I don’t know if there is a similarly convenient mechanism to do this in cabal. You can register cabal installed packages with the system ghc so they are globally available. But this happens with a back door mechanism that that writes some magic state somewhere where you will forget about it. So that’s no good. I assume there is a different and more pure way to do this and I have not found it yet.

Overall what is a bit ironic about both of these tools is how much state you have to keep around in your head to model what the tools will do for you when you use them. It is also annoying that neither tool has an explicit way to delete packages that they have built. You can clean projects but it’s not clear to me how to remove things from the global environment without just deleting everything and then rebuilding.

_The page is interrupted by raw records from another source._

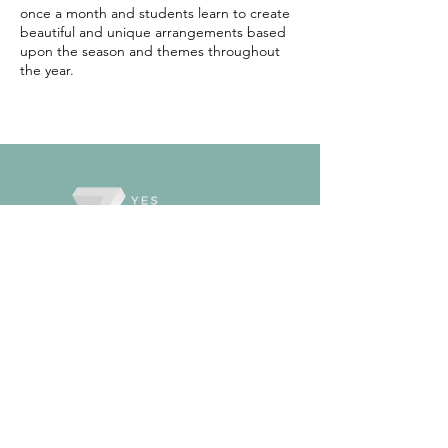
once a month and students learn to create
beautiful and unique arrangements based
upon the season and themes throughout
the year.
TOKYO
SCHOOL
ODAWARA
SCHOOL
CREATIVE
KIDS
DONATION
S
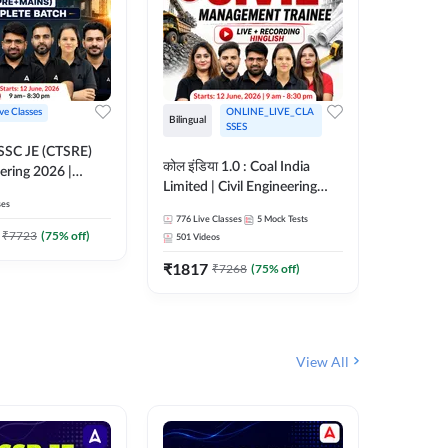
ive Classes
ONLINE_LIVE_CLA
Bilingual
Bilingual
SSES
OSSC JE (CTSRE)
कोल इंडिया 1.0 : Coal India
कोल इंडिय
eering 2026 |
Limited | Civil Engineering
Limited 
atch (Pre +
ses
2026 | Complete Live +
| Live +
776
Live Classes
5
Mock Tests
328
Live 
Recorded Batch By Adda 247
Adda 24
7
₹
7723
(
75
% off)
501
Videos
₹
1362.
₹
1817
₹
7268
(
75
% off)
View All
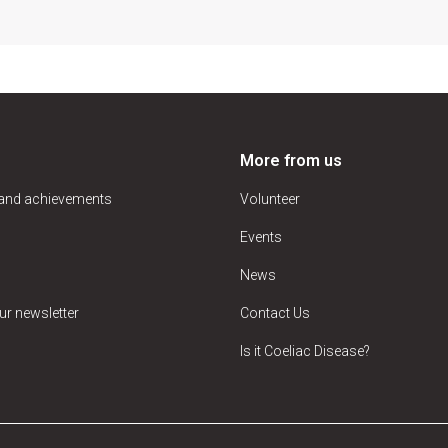
More from us
 and achievements
Volunteer
Events
News
ur newsletter
Contact Us
Is it Coeliac Disease?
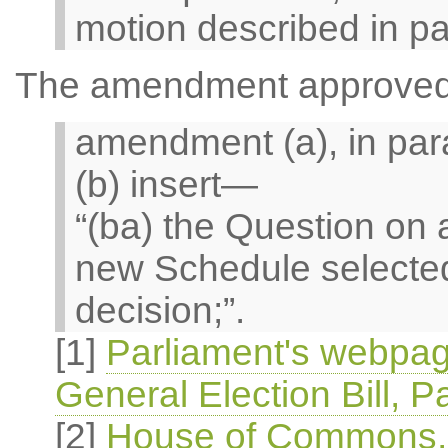
motion described in pa
The amendment approved i
amendment (a), in par
(b) insert—
“(ba) the Question o
new Schedule selected
decision;”.
[1]
Parliament's webpag
General Election Bill, P
[2]
House of Commons, O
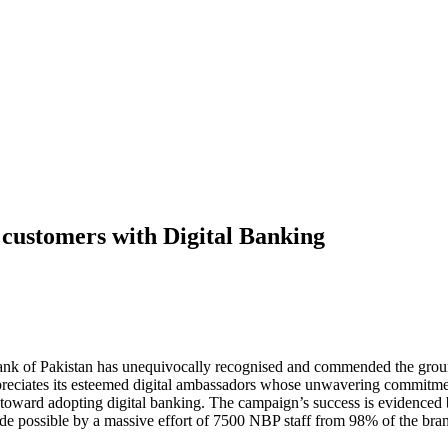
s customers with Digital Banking
nk of Pakistan has unequivocally recognised and commended the grou
reciates its esteemed digital ambassadors whose unwavering commitment 
oward adopting digital banking. The campaign’s success is evidenced b
de possible by a massive effort of 7500 NBP staff from 98% of the bra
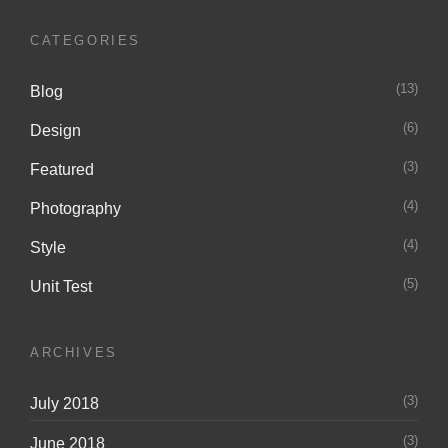
CATEGORIES
(13)
Blog
(6)
Design
(3)
Featured
(4)
Photography
(4)
Style
(5)
Unit Test
ARCHIVES
(3)
July 2018
(3)
June 2018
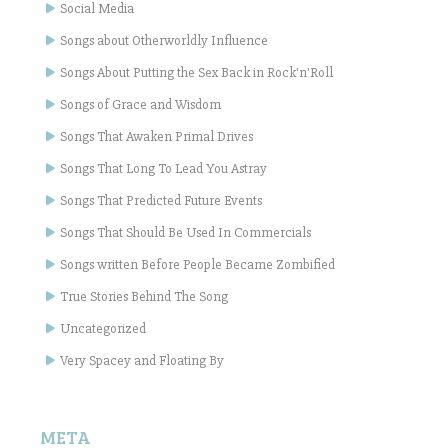
Social Media
Songs about Otherworldly Influence
Songs About Putting the Sex Back in Rock'n'Roll
Songs of Grace and Wisdom
Songs That Awaken Primal Drives
Songs That Long To Lead You Astray
Songs That Predicted Future Events
Songs That Should Be Used In Commercials
Songs written Before People Became Zombified
True Stories Behind The Song
Uncategorized
Very Spacey and Floating By
META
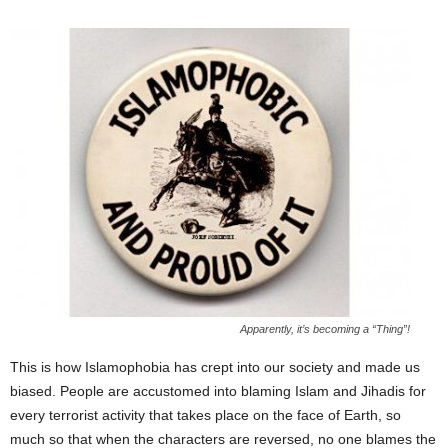
Apparently, it’s becoming a “Thing”!
This is how Islamophobia has crept into our society and made us
biased. People are accustomed into blaming Islam and Jihadis for
every terrorist activity that takes place on the face of Earth, so
much so that when the characters are reversed, no one blames the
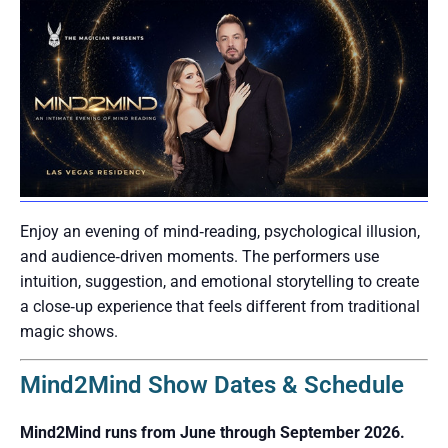
Enjoy an evening of mind‑reading, psychological illusion,
and audience‑driven moments. The performers use
intuition, suggestion, and emotional storytelling to create
a close‑up experience that feels different from traditional
magic shows.
Mind2Mind Show Dates & Schedule
Mind2Mind runs from June through September 2026.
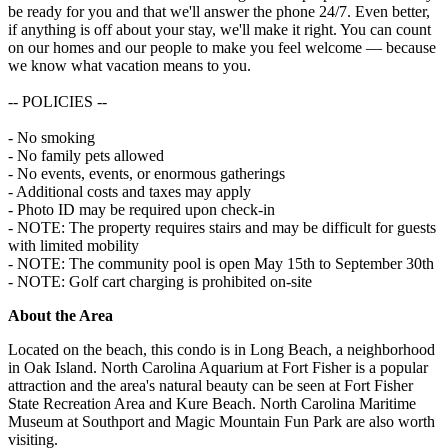
be ready for you and that we'll answer the phone 24/7. Even better,
if anything is off about your stay, we'll make it right. You can count
on our homes and our people to make you feel welcome — because
we know what vacation means to you.
-- POLICIES --
- No smoking
- No family pets allowed
- No events, events, or enormous gatherings
- Additional costs and taxes may apply
- Photo ID may be required upon check-in
- NOTE: The property requires stairs and may be difficult for guests
with limited mobility
- NOTE: The community pool is open May 15th to September 30th
- NOTE: Golf cart charging is prohibited on-site
About the Area
Located on the beach, this condo is in Long Beach, a neighborhood
in Oak Island. North Carolina Aquarium at Fort Fisher is a popular
attraction and the area's natural beauty can be seen at Fort Fisher
State Recreation Area and Kure Beach. North Carolina Maritime
Museum at Southport and Magic Mountain Fun Park are also worth
visiting.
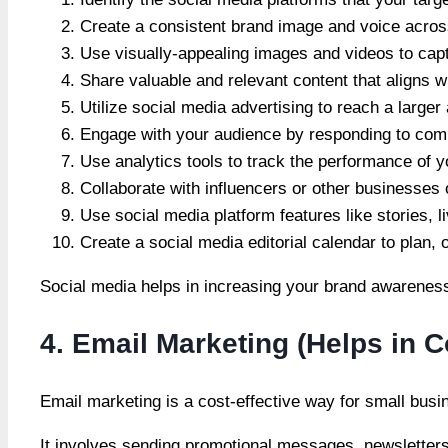
Create a consistent brand image and voice across
Use visually-appealing images and videos to cap
Share valuable and relevant content that aligns w
Utilize social media advertising to reach a large
Engage with your audience by responding to co
Use analytics tools to track the performance of 
Collaborate with influencers or other businesses
Use social media platform features like stories, l
Create a social media editorial calendar to plan,
Social media helps in increasing your brand awareness
4. Email Marketing (Helps in 
Email marketing is a cost-effective way for small bus
It involves sending promotional messages, newsletters,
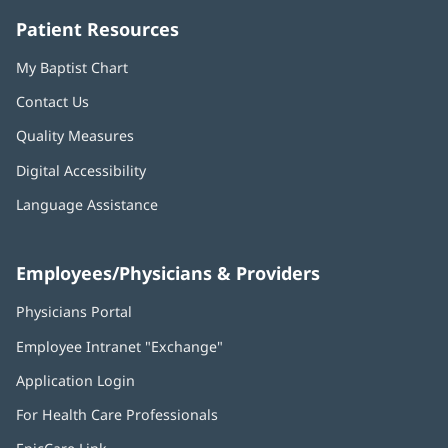
Patient Resources
My Baptist Chart
Contact Us
Quality Measures
Digital Accessibility
Language Assistance
Employees/Physicians & Providers
Physicians Portal
(opens
in
Employee Intranet "Exchange"
(opens
new
in
window)
Application Login
(opens
new
in
window)
For Health Care Professionals
new
window)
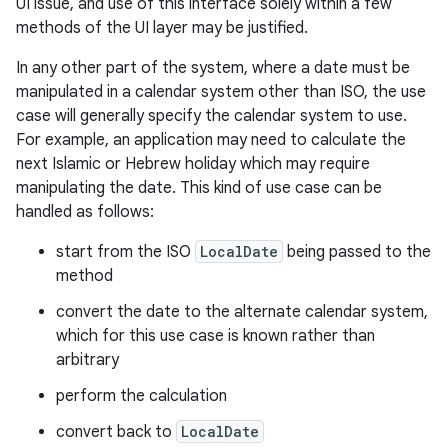
UI issue, and use of this interface solely within a few
methods of the UI layer may be justified.
In any other part of the system, where a date must be
manipulated in a calendar system other than ISO, the use
case will generally specify the calendar system to use.
For example, an application may need to calculate the
next Islamic or Hebrew holiday which may require
manipulating the date. This kind of use case can be
handled as follows:
start from the ISO
LocalDate
being passed to the
method
n
convert the date to the alternate calendar system,
y
which for this use case is known rather than
arbitrary
perform the calculation
convert back to
LocalDate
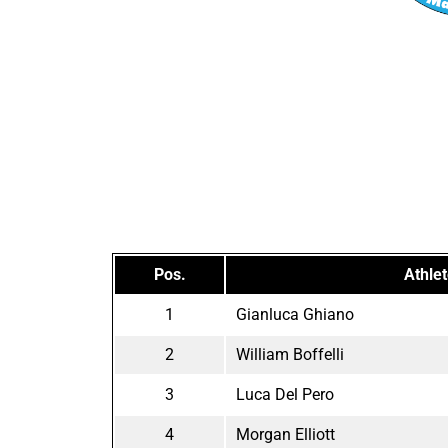
Pos.
Athle
1
Gianluca Ghiano
2
William Boffelli
3
Luca Del Pero
4
Morgan Elliott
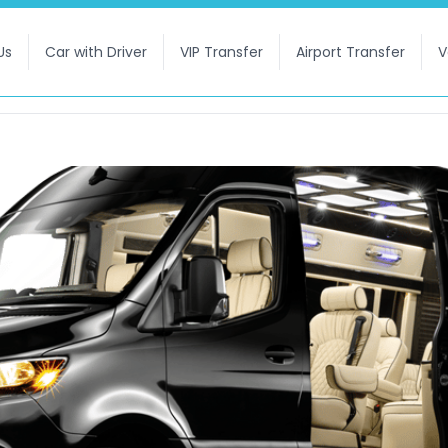
Us
Car with Driver
VIP Transfer
Airport Transfer
V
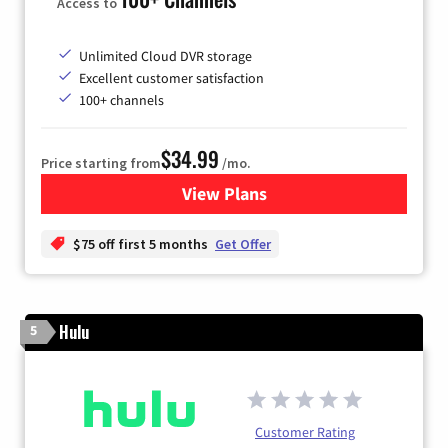
Access to
Unlimited Cloud DVR storage
Excellent customer satisfaction
100+ channels
$34.99
Price starting from
/mo.
View Plans
for YouTube TV
$75 off first 5 months
Get Offer
Hulu
5
Customer Rating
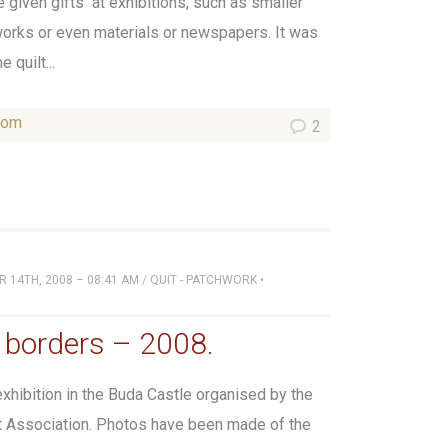
be given gifts at exhibitions, such as smaller
works or even materials or newspapers. It was
 quilt...
som
2
 14TH, 2008 – 08:41 AM
/
QUIT - PATCHWORK
•
 borders – 2008.
xhibition in the Buda Castle organised by the
t Association. Photos have been made of the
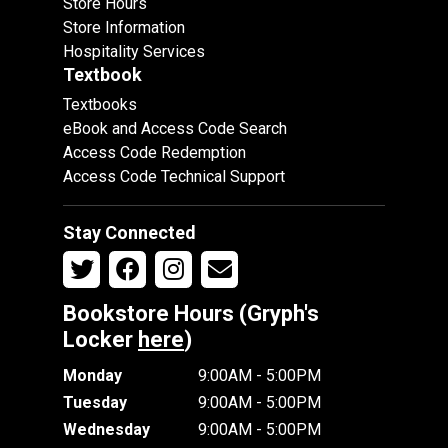
Store Hours
Store Information
Hospitality Services
Textbook
Textbooks
eBook and Access Code Search
Access Code Redemption
Access Code Technical Support
Stay Connected
Bookstore Hours (Gryph's
Locker
here
)
Monday
9:00AM - 5:00PM
Tuesday
9:00AM - 5:00PM
Wednesday
9:00AM - 5:00PM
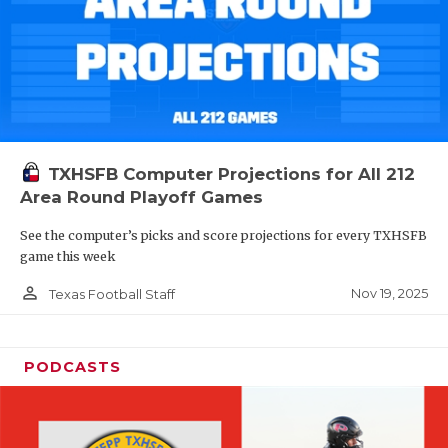
TXHSFB Computer Projections for All 212
Area Round Playoff Games
See the computer’s picks and score projections for every TXHSFB
game this week
person_outline
Nov 19, 2025
Texas Football Staff
PODCASTS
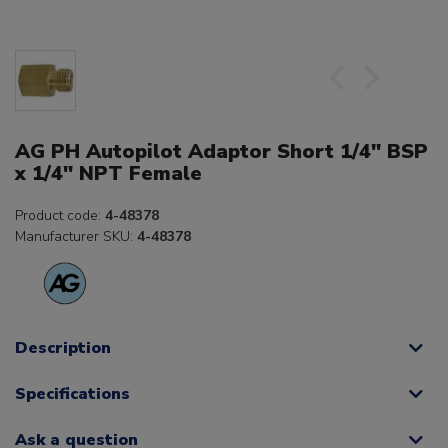
AG PH Autopilot Adaptor Short 1/4" BSP
x 1/4" NPT Female
Product code:
4-48378
Manufacturer SKU:
4-48378
Description
Specifications
Ask a question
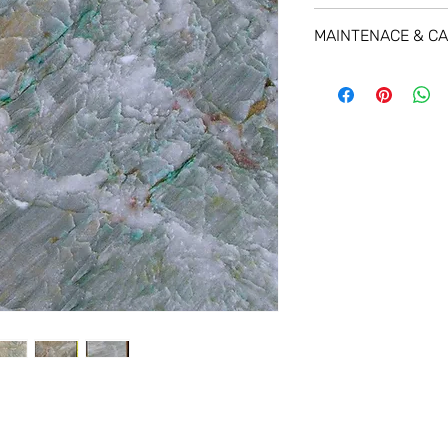
MAINTENACE & C
For a great protecti
using
STAIN-PROOF P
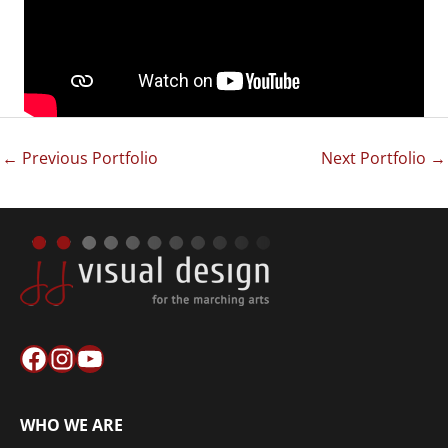
←
Previous Portfolio
Next Portfolio
→
Facebook
Instagram
YouTube
WHO WE ARE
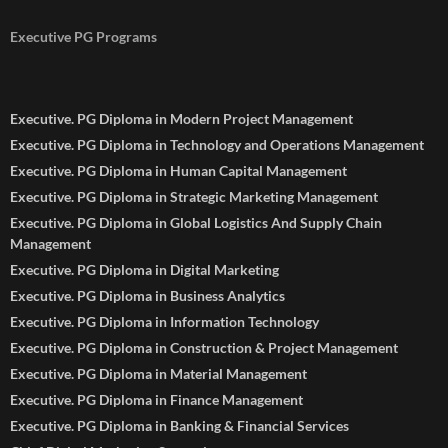
Executive PG Programs
Executive. PG Diploma in Modern Project Management
Executive. PG Diploma in Technology and Operations Management
Executive. PG Diploma in Human Capital Management
Executive. PG Diploma in Strategic Marketing Management
Executive. PG Diploma in Global Logistics And Supply Chain
Management
Executive. PG Diploma in Digital Marketing
Executive. PG Diploma in Business Analytics
Executive. PG Diploma in Information Technology
Executive. PG Diploma in Construction & Project Management
Executive. PG Diploma in Material Management
Executive. PG Diploma in Finance Management
Executive. PG Diploma in Banking & Financial Services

I also made the mistake of trying to learn how to use both tools at once, which I would not recommend. I think that after all my noodling I would recommend that new users just start with stack because it’s a little bit less confusing (in particular there is only one command set rather than two) and then decide whether to also learn how to use cabal for those times when it is required or more convenient.

I would also love for there to be a tool that is not a text editor extension for dealing with the various mechanical aspects of setting up a new blank project and automatically managing the dependencies required to build it as the code in the project evolves. For extra browny points, a generic tool that takes a pile of code that for whatever reason is not already wrapped in a stack or cabal setup and creates one that works automatically would be a great thing.

Haskell Yak Shaving Status

Let me end this on a positive note.

After fighting through the toolchain wall for a while, I did finally get all the pieces together to be able to download, browse and build the code for pandoc and Hakyll.

I was pretty surprised how well the vs.code and emacs haskell extensions navigate a relatively large code base. Jumping around to types and functions was pretty easy and always fast. I’m used to working in a giant xcode environment where this barely works at all. Even something as primitive as a TAGS file in emacs worked pretty well.

After all this dickering around I think I know how to make a Hakyll web site that uses markdown for text and \KaTeX for math. Now I just have to wait five more years to generate the motivation to port all my old articles with the right links and meta-data, and also somehow clone the CSS. The CSS will, of course, kill me.

Post Posting Note

After posting this I realized that I had not mentioned that the word nix shows up when discussing Haskell packages sometimes and I had decided to not think about what it is. Which is good because oh my god, oh no.